La polemica contro il pelagianesimo è quella che ha avuto la maggiore portata nella
formulazione della dottrina di Agostino. Il punto di vista di Pelagio consisteva
essenzialmente nel negare che la colpa di Adamo avesse indebolito radicalmente la
libertà originaria dell’uomo e quindi la sua capacità di fare del bene, Adamo perciò
secondo il monaco irlandese rappresentava soltanto un brutto esempio e che
l’uomo era ed è capace di operare virtuosamente senza bisogno straordinario della
grazia, portando all’ineluttabile conclusione dell’inutilità e fallacità di Cristo. Di
fronte a tale dottrina, Agostino introdusse una sorta di pessimismo radicale riguardo
la natura umana, vista come dannata, inoltre per spiegare la trasmissione del
peccato originale introdusse il traducianesimo, per il quale l’anima viene trasmessa
di padre in figlio, quando questo viene al mondo, la volontà sin dal peccato originale
è asservita al vizio e al peccato e solo la grazia divina può redimere l’uomo da questa
sua tendenza radicale. In sostanza l’uomo passò dal giorno in cui compì il peccato
originale, dal non poter peccare al non poter non peccare, e solo dio può redimerlo.

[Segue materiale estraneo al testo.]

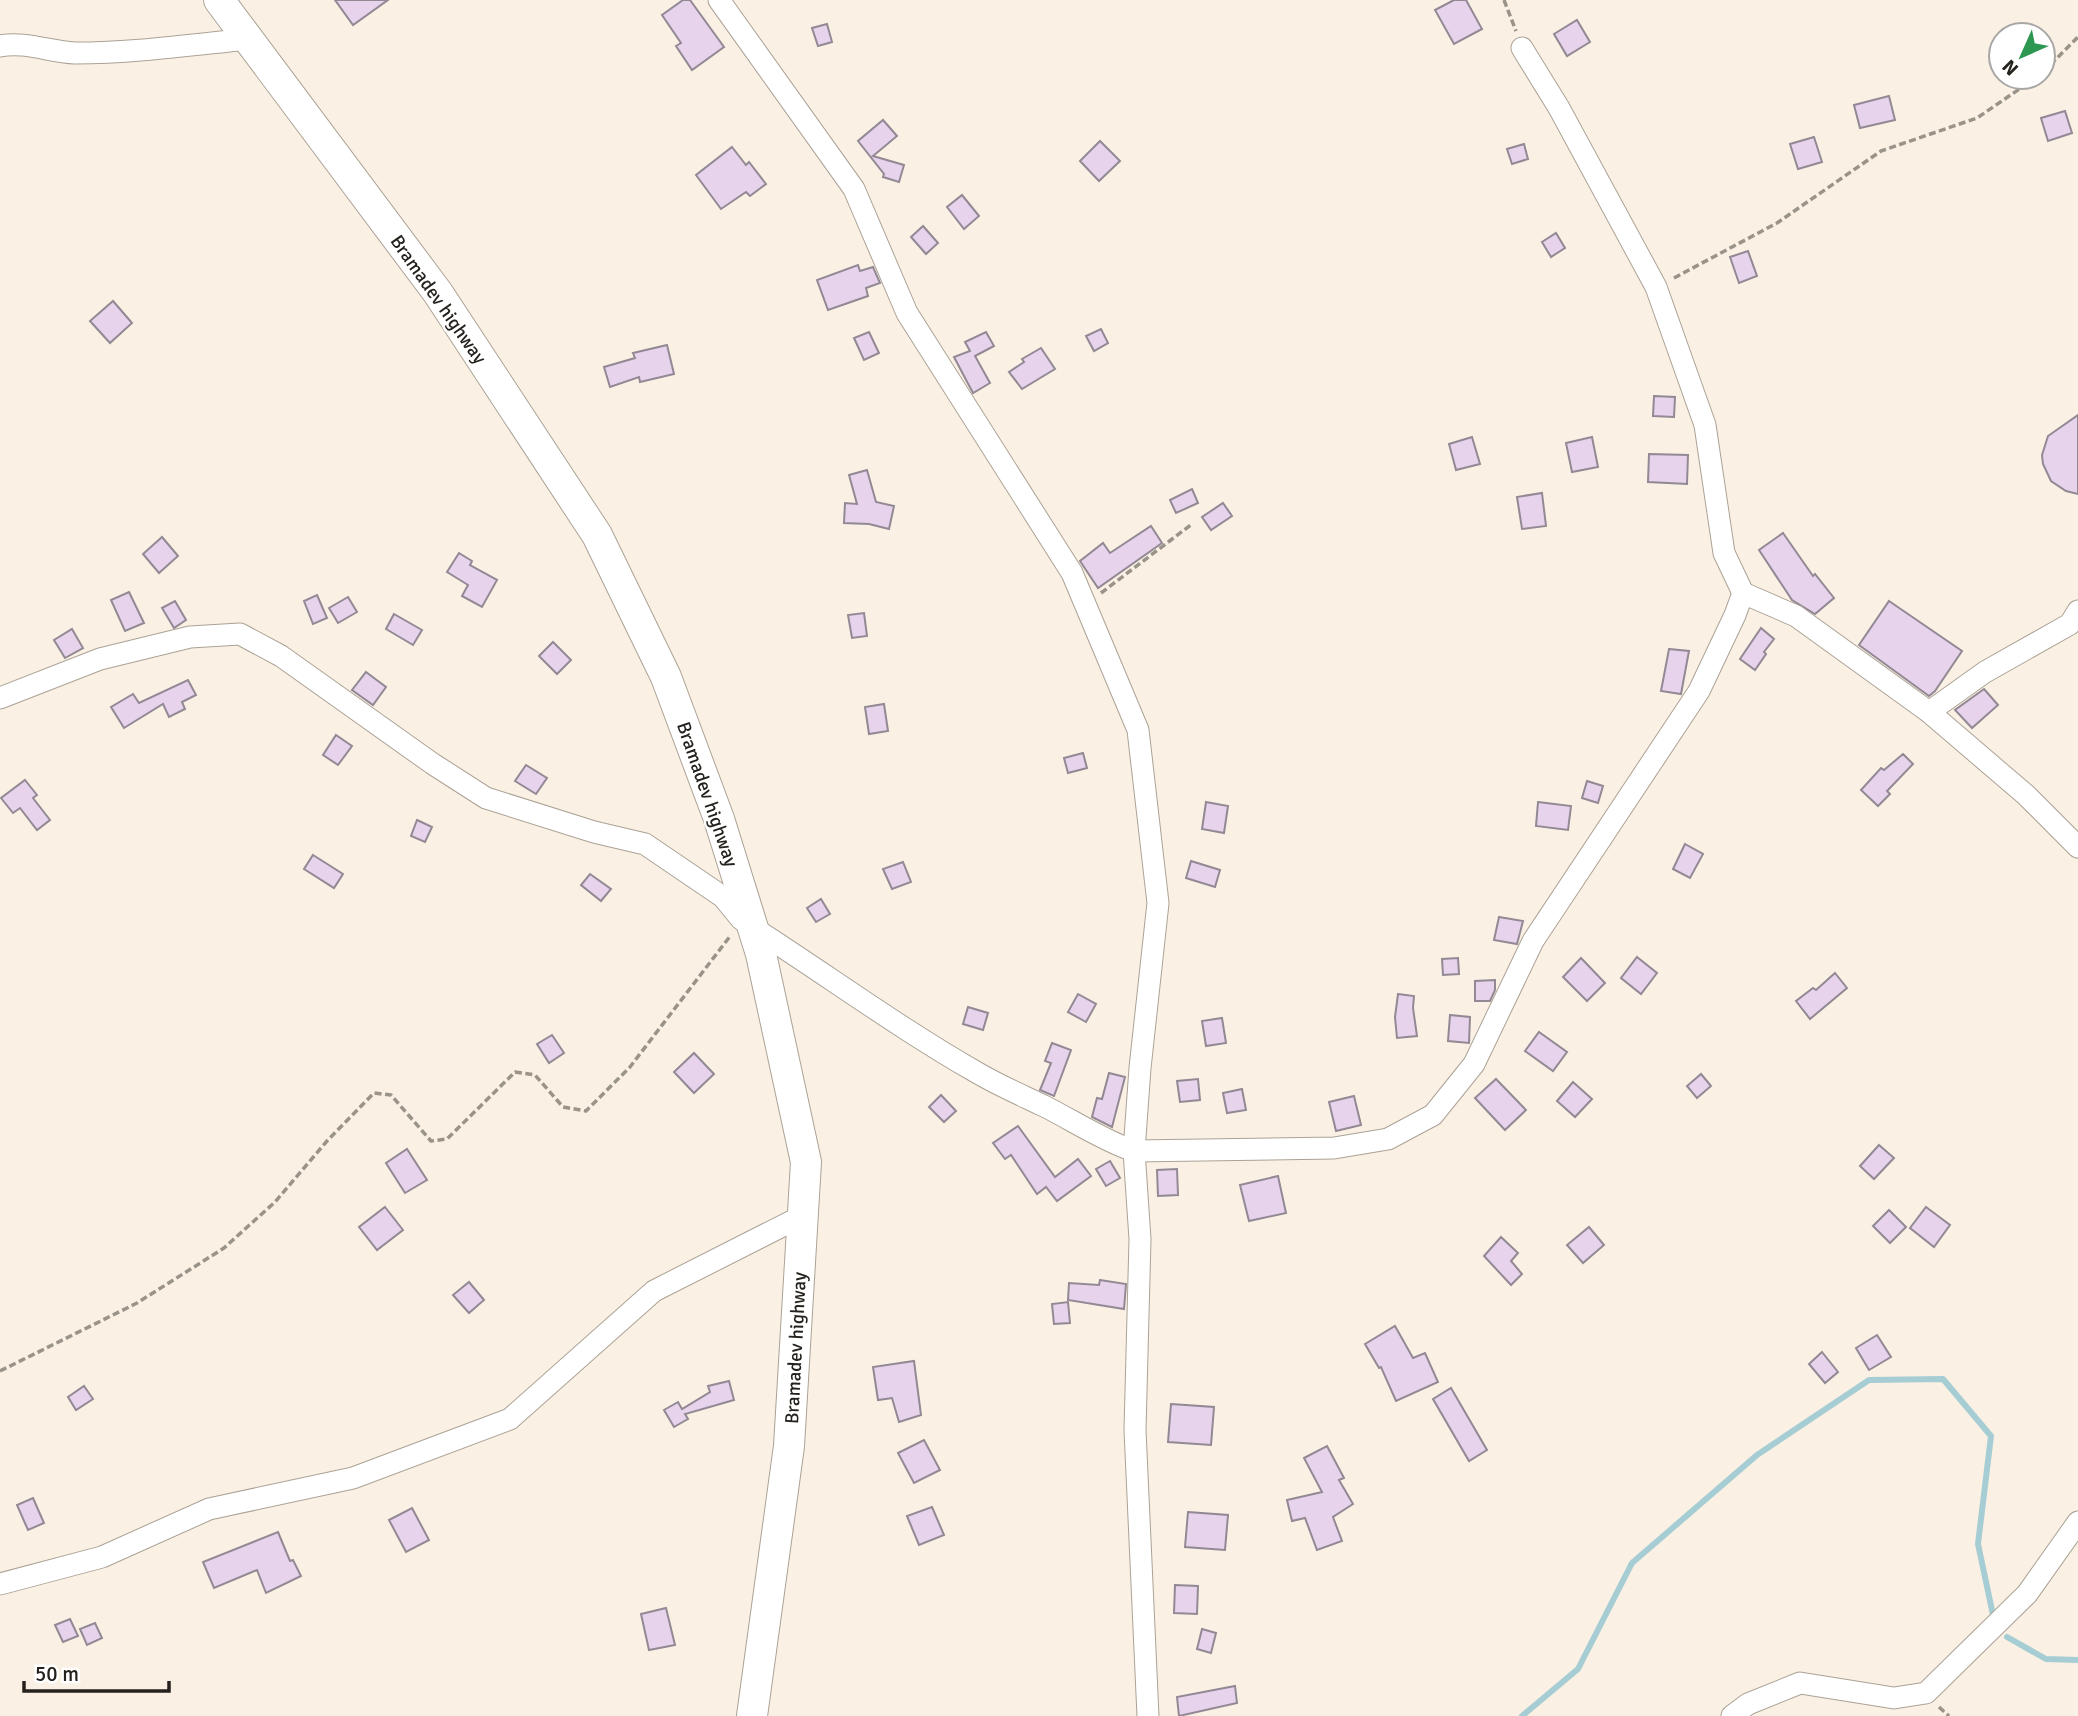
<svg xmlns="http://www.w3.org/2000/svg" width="2078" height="1716" font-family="Signika,sans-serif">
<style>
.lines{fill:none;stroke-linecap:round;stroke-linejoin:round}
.stream{stroke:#a7cdd4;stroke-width:6}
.building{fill:#e8d3ed;stroke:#928994;stroke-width:2}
.street-casing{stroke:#aba296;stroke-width:23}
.secondary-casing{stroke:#aba296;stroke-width:32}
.path{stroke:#99938a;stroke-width:3.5;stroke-dasharray:7 3.5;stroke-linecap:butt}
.street{stroke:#fff;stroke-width:21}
.secondary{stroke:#fff;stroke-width:30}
.labels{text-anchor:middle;stroke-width:5;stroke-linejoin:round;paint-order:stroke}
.street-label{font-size:19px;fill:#25221d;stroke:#fff}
</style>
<rect width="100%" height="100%" fill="#faf1e4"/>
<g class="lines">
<g class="stream">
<path d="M2007 1637 2046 1659 2078 1660"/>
<path d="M1522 1716 1578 1669 1632 1563 1757 1455 1869 1380 1943 1379 1991 1436 1978 1544 1993 1615"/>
</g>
</g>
<g class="building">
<path d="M335 0H388L353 25Z"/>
<path d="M683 0H690L724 47 692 70 676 46 681 43 662 15Z"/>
<path d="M1454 0H1466L1482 29 1454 44 1435 10Z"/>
<path d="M1577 20 1590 42 1567 56 1554 34Z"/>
<path d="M827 24 832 42 818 46 812 28Z"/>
<path d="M1889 96 1895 120 1860 128 1854 105Z"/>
<path d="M2065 111 2072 133 2048 141 2041 118Z"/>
<path d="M883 120 897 136 873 156 904 165 899 182 883 177 884 174 858 141Z"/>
<path d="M1814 137 1822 162 1798 169 1790 144Z"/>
<path d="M1100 141 1120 161 1099 181 1080 161Z"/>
<path d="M1524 144 1528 159 1512 164 1507 149Z"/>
<path d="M732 147 746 165 749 162 766 184 750 196 746 192 721 209 696 175Z"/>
<path d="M962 195 979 216 964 229 947 207Z"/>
<path d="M923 226 938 243 926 254 911 237Z"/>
<path d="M1556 233 1565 248 1551 257 1542 242Z"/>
<path d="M1748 251 1757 276 1739 283 1730 257Z"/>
<path d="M858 265 860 271 873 267 880 283 866 288 868 296 828 310 817 280Z"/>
<path d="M113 301 132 323 110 343 90 321Z"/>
<path d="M1101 329 1108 343 1094 351 1086 336Z"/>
<path d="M869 332 879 353 864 360 854 338Z"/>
<path d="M986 332 994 346 975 356 990 383 973 393 954 357 970 351 965 342Z"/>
<path d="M667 345 674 374 640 382 639 377 610 387 604 367 635 358 633 353Z"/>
<path d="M1041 348 1055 369 1022 389 1009 372 1024 362 1022 359Z"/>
<path d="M1654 396 1675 397 1674 417 1653 416Z"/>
<path d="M2078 415V494L2066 491 2051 481 2043 464 2042 455 2048 436Z"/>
<path d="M1472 437 1480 464 1456 470 1449 444Z"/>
<path d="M1592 437 1598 467 1572 472 1566 443Z"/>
<path d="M1649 454 1688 455 1687 484 1648 482Z"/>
<path d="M867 470 876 502 894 506 889 529 869 524 844 523 845 503 857 504 849 475Z"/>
<path d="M1192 489 1198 503 1176 513 1170 500Z"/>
<path d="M1542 493 1546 526 1522 529 1517 497Z"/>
<path d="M1223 503 1232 516 1211 530 1202 517Z"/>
<path d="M1151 526 1162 543 1098 588 1080 561 1103 543 1110 553Z"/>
<path d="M1783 533 1813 576 1815 574 1834 598 1815 614 1792 600 1759 550Z"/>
<path d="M162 537 178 556 159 573 143 554Z"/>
<path d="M459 553 472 561 470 565 497 580 482 607 462 596 468 585 447 572Z"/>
<path d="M129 592 144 623 125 631 111 600Z"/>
<path d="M317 595 327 618 313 624 304 601Z"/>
<path d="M348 597 357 612 338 623 329 608Z"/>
<path d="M175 601 186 620 174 628 162 608Z"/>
<path d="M1889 601 1962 651 1935 691 1929 696 1859 645Z"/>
<path d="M864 613 867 636 852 638 848 615Z"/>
<path d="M394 614 422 630 413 645 386 629Z"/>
<path d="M1761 628 1774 639 1764 652 1766 654 1755 670 1740 659Z"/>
<path d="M72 629 83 648 65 658 54 640Z"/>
<path d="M553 642 571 660 557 674 539 656Z"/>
<path d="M1669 649 1689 651 1681 694 1661 691Z"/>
<path d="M366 672 386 687 373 705 352 690Z"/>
<path d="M188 680 196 695 182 702 185 709 169 717 163 704 124 728 111 707 133 694 139 703Z"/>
<path d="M1984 689 1998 705 1972 728 1955 710Z"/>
<path d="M884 704 888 731 869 734 865 707Z"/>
<path d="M336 735 352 746 338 765 323 755Z"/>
<path d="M1083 753 1087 768 1068 773 1064 758Z"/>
<path d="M1903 754 1913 764 1887 791 1890 794 1878 806 1861 790 1881 768 1884 770Z"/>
<path d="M526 765 547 778 536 794 515 781Z"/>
<path d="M25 780 37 795 33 798 50 820 37 830 20 808 13 813 1 798Z"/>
<path d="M1587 781 1603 786 1598 803 1582 798Z"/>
<path d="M1206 802 1228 806 1224 833 1202 829Z"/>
<path d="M1538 802 1571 806 1568 830 1536 826Z"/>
<path d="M417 820 432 827 425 842 411 836Z"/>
<path d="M1685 844 1703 854 1690 878 1673 869Z"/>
<path d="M313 855 343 874 334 888 304 869Z"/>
<path d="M1191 861 1220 870 1215 887 1186 878Z"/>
<path d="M903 862 911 882 892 889 883 869Z"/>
<path d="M590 874 611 889 601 901 581 885Z"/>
<path d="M821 899 830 914 816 922 807 908Z"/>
<path d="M1499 917 1523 921 1517 944 1494 940Z"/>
<path d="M1637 957 1657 973 1641 994 1621 978Z"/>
<path d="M1458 958 1459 974 1443 975 1442 959Z"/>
<path d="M1581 958 1605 983 1587 1001 1563 977Z"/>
<path d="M1835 973 1847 988 1810 1019 1796 1001 1813 988 1816 990Z"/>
<path d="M1495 980V990L1490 1001H1475V981Z"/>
<path d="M1078 994 1096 1004 1086 1022 1068 1012Z"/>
<path d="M1398 994 1414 996 1413 1008 1417 1036 1397 1038 1395 1017Z"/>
<path d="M968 1007 988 1013 983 1030 963 1024Z"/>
<path d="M1450 1015 1470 1017 1469 1043 1448 1041Z"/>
<path d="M1222 1018 1226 1043 1206 1046 1202 1021Z"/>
<path d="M1539 1032 1567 1052 1553 1071 1525 1051Z"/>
<path d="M552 1035 564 1053 549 1063 537 1044Z"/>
<path d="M1052 1043 1071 1050 1054 1096 1040 1090 1051 1063 1045 1061Z"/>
<path d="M694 1053 714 1074 694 1093 674 1072Z"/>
<path d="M1109 1073 1125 1077 1112 1127 1092 1117 1097 1098 1102 1099Z"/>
<path d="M1701 1074 1711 1086 1697 1098 1687 1086Z"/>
<path d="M1198 1079 1200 1100 1180 1102 1177 1081Z"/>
<path d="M1496 1079 1526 1110 1505 1130 1475 1098Z"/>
<path d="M1573 1082 1592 1099 1575 1117 1557 1101Z"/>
<path d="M1242 1089 1246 1110 1227 1113 1223 1093Z"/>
<path d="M941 1095 956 1111 944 1122 929 1107Z"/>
<path d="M1354 1096 1361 1125 1336 1131 1329 1102Z"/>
<path d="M1018 1126 1055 1177 1078 1159 1091 1176 1057 1201 1046 1187 1037 1194 1011 1155 1005 1159 993 1143Z"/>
<path d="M1879 1145 1894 1158 1874 1179 1860 1166Z"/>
<path d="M407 1149 427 1180 405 1193 386 1163Z"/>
<path d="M1110 1161 1120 1178 1106 1186 1096 1169Z"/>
<path d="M1177 1169 1178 1195 1158 1196 1157 1170Z"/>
<path d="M1278 1176 1286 1213 1249 1221 1240 1185Z"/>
<path d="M385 1207 403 1230 377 1250 359 1227Z"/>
<path d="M1926 1207 1950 1225 1934 1247 1910 1228Z"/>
<path d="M1889 1210 1906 1227 1890 1243 1873 1226Z"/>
<path d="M1589 1227 1604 1245 1583 1263 1567 1245Z"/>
<path d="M1501 1237 1518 1253 1511 1261 1522 1274 1511 1285 1484 1256Z"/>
<path d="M1100 1280 1126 1284 1124 1309 1068 1300 1069 1283 1099 1285Z"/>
<path d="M469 1282 484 1300 469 1313 453 1295Z"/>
<path d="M1068 1302 1070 1323 1054 1324 1052 1304Z"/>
<path d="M1395 1326 1413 1358 1425 1353 1438 1382 1396 1401 1381 1367 1379 1368 1365 1344Z"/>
<path d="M1877 1335 1891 1357 1869 1370 1856 1348Z"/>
<path d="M1822 1352 1838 1372 1825 1383 1809 1364Z"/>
<path d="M914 1361 921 1415 899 1422 892 1398 878 1400 873 1367Z"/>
<path d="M729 1381 734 1400 685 1414 688 1419 674 1427 664 1410 678 1402 682 1409 710 1392 708 1386Z"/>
<path d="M84 1386 93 1399 76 1410 68 1397Z"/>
<path d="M1451 1388 1487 1450 1469 1461 1433 1399Z"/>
<path d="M1171 1404 1214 1407 1211 1445 1168 1442Z"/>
<path d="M924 1440 940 1470 914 1483 898 1453Z"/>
<path d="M1327 1446 1344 1478 1339 1480 1353 1504 1333 1517 1342 1541 1317 1550 1305 1518 1292 1521 1287 1500 1322 1492 1304 1458Z"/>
<path d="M33 1498 44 1523 28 1530 17 1505Z"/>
<path d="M932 1507 944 1535 919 1545 907 1516Z"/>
<path d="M412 1508 429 1540 406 1552 389 1520Z"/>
<path d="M1188 1512 1228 1515 1225 1550 1185 1547Z"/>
<path d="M278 1532 290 1561 293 1560 301 1576 266 1593 257 1570 214 1588 203 1562Z"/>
<path d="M1175 1585 1198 1586 1197 1614 1174 1613Z"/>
<path d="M666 1608 675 1645 649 1650 641 1614Z"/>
<path d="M70 1619 78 1636 63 1642 55 1625Z"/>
<path d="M95 1623 102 1638 87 1645 80 1629Z"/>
<path d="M1202 1629 1216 1633 1211 1653 1197 1649Z"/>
<path d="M1235 1686 1237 1703 1179 1716 1177 1697Z"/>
</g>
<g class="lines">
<defs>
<g id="street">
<path d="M719 0 854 189 907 313 1072 573 1138 730 1158 903 1140 1068 1134 1151 1140 1239 1135 1430 1148 1716"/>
<path d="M0 46C25 41 50 52 75 53 133 53 190 45 248 39"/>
<path d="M1522 48 1559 108 1656 287 1705 425 1724 553 1743 593"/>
<path d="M0 698 100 659 190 637 240 634 281 656 433 764 486 798 594 832 645 844 723 897 741 919 752 927C827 975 899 1028 976 1072 998 1085 1021 1095 1044 1106 1074 1121 1102 1140 1134 1151L1334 1148 1388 1139 1433 1115 1474 1064 1533 941 1699 691 1735 615 1743 593 1796 616 1929 712 2026 795 2078 847"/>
<path d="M1929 712 1985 672 2070 624 2078 611"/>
<path d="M0 1584 102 1557 209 1509 353 1478 510 1419 654 1291 802 1216"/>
<path d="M1732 1716 1748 1704 1800 1683 1894 1698 1926 1693 2027 1594 2078 1522"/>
</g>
<path id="secondary" d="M219 0 438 293 597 535 666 677 719 819 761 954 806 1162 789 1446 752 1716"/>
</defs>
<use href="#street" class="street-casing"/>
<use href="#secondary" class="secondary-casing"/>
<g class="path">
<path d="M1504 0 1516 31"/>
<path d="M2043 72 2078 37"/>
<path d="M1674 278 1777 223 1881 151 1977 118 2037 77"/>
<path d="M1101 593 1192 524"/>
<path d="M0 1371 137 1303 224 1248 275 1202 327 1141 374 1093 391 1095 431 1141 447 1139 515 1072 535 1075 563 1107 586 1111 630 1067 731 935"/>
<path d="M1939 1707 1949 1716"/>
</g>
<use href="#street" class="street"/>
<use href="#secondary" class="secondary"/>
</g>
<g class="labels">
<g class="street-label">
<text transform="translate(439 299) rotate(55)" y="7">Bramadev highway</text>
<text transform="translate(708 794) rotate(71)" y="7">Bramadev highway</text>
<text transform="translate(795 1348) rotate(-87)" y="7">Bramadev highway</text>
</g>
</g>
<g transform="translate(2022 56) rotate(225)"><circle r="33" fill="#ffffff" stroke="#a8a7a5" stroke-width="2"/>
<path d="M0-5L12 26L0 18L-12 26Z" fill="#2c9750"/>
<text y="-10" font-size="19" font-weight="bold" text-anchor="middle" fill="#25221d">N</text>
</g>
<path d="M24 1681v10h145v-10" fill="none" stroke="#25221d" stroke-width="3.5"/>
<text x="35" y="1681" font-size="21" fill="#25221d" stroke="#ffffff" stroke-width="5" paint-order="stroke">50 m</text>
</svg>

Libertà, grazia e predestinazione


Secondo Agostino non esiste una teoria univoca sulla salvezza, c’è piuttosto un
ambiguo oscillare tra i sistemi concettuali opposti e talora contraddittori. Ed è
proprio qui che la chiesa si sforzerà di ridurre tali teorie alla cooperazione tra uomo
e Dio, la grazia perciò sarà affidata all’uomo come un dono-merito.

La città di Dio
In quest’opera egli afferma che esistono due città, una terrena o del diavolo che
corrisponde al vivere secondo la carne e una seconda chiamata celeste o di Dio che
segue i modelli del vivere secondo lo spirito. Ambedue sono mescolate sin dall’inizio
sin dall’inizio dei tempi e lo saranno anche fino alla fine. Sulla base di tale sistema
teologico Agostino individua sei epoche storiche differenti, la prima che da adamo al
diluvio universale, la seconda che va da Noè ad Abramo, la terza da Abramo a
Davide, la quarta da Davide fino alla cattività babilonese, la quinta che va da
quest’ultima alla venuta di cristo e la sesta ed ultima quella dalla nascita di Cristo
fino al ritorno di questo. Accanto a queste epoche troviamo tre periodi secondo lo
sviluppo culturale, il primo nel quale gli uomini vivono senza leggi e non lottano
ancora contro i beni mondani, nel secondo gli uomini vivono sotto la legge
combattendo contro i beni mondani ma ne sono vinti e l’ultimo, quello della grazia
in cui gli uomini combattono e vincono le tentazioni del mondo. Questi periodi
appena descritti sono relativi al popolo d’Israele mentre la città di Roma e di Atene
vengono giudicate secondo il proprio politeismo. Roma è la Babilonia dell’occidente,
egli ne descrive la storia paragonandola alle vicende descritte nel vecchio
testamento, Agostino inoltre smonta la tesi secondo cui il cristianesimo sia stata la
piaga di Roma dicendo che Roma si trovava decadente anche con il paganesimo,
inoltre vede la formazione dell’impero come un disegno superiore da parte di Dio.
Per Atene invece ne giudica i filosofi come Platone che viene visto come colui che ha
riconosciuto l’unità del divino ma ha abbracciato comunque il politeismo e con ciò
indica tutto il neoplatonismo come tale.